Ce que le duc n’apprit que bien longtemps après, c’est que Bonnard, après avoir quitté son maître, était allé droit chez Lesage pour lui remettre le papier. Le magicien l’examina, le tourna en tout sens ; puis, le montrant à l’intendant, il lui fit observer « qu’il y manquait quelque chose d’essentiel, » une chose, insista-t-il, qu’il fallait ajouter de toute nécessité, pour être certains du succès. Cette addition n’était rien moins qu’un pacte avec l’Esprit, une « donation, » comme on disait alors, dont la clause capitale serait la reprise des papiers et le gain du procès. Bonnard, — suivant l’expression d’un témoin, — « en avait jusqu’alors trop fait pour reculer. » Rempli de foi d’ailleurs en la toute-puissance de Lesage, il inscrivit lui-même, dans l’espace resté libre au-dessus de la signature, les quelques mots qu’on lui dicta. Il ne put pourtant si bien faire que « l’écriture n’entrât un peu dans le signe[2]de M. De Luxembourg. »

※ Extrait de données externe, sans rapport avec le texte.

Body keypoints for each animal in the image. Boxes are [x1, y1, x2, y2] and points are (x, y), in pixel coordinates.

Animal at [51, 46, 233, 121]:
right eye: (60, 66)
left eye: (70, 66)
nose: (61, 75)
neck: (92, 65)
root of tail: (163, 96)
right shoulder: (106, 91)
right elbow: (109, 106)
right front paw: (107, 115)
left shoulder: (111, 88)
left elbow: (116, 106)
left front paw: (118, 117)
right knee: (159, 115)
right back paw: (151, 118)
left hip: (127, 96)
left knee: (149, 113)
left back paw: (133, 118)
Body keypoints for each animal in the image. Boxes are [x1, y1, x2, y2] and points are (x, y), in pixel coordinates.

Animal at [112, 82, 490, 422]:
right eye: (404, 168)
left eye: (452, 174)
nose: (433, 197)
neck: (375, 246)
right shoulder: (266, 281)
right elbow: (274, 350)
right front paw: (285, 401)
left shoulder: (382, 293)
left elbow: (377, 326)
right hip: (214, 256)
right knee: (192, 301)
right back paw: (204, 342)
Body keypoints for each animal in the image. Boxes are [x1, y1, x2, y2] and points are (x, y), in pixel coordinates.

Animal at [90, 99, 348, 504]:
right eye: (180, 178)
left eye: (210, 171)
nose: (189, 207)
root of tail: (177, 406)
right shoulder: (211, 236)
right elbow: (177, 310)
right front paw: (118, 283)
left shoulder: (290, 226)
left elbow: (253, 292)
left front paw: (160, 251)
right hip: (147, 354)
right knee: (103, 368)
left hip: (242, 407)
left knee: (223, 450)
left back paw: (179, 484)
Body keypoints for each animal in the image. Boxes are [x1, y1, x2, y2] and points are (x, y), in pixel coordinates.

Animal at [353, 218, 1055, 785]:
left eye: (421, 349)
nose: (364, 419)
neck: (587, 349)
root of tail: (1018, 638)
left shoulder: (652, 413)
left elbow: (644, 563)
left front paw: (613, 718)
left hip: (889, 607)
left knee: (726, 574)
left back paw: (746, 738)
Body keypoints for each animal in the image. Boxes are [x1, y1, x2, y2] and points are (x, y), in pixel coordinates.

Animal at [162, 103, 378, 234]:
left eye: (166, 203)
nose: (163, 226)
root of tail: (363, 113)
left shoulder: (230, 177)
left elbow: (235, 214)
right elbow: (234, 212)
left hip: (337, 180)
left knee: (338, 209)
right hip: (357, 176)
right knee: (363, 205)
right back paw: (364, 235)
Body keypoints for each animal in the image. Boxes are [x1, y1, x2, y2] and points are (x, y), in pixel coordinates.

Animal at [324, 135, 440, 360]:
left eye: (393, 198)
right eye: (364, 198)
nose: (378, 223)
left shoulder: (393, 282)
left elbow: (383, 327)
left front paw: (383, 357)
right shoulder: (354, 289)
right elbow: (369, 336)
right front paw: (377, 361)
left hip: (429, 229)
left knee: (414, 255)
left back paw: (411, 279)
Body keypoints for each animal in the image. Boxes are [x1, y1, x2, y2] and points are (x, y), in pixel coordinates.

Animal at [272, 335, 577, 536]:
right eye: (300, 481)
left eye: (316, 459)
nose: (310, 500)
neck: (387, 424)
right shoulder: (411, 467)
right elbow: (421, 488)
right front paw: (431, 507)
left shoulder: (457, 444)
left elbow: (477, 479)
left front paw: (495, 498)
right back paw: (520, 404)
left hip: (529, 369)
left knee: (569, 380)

Cette scène eut pour témoin un troisième personnage, dont le rôle dans l’affaire est touche et mystérieux. Il avait nom Botot[3], sans profession bien définie, moitié agent d’affaires et moitié policier, fripon complet dans les deux cas. Présenté par Lesage, il s’était attiré la confiance de Bonnard, qu’il accablait de ses protestations, et près duquel il exaltait sans cesse la science du magicien. Il fut découvert par la suite que Botot était

  1. Note de Mme de Ville-Evrard, qui affirme avoir eu le pouvoir entre les mains. Loc. cit.
  2. La signature.
  3. « François Botot, élève du sieur Bonnard (sic), écroué à Vincennes le 23 mars 1679, » ainsi s’exprime une note tirée des Archives de la Bastille (Mss. De l’Arsenal, 10364).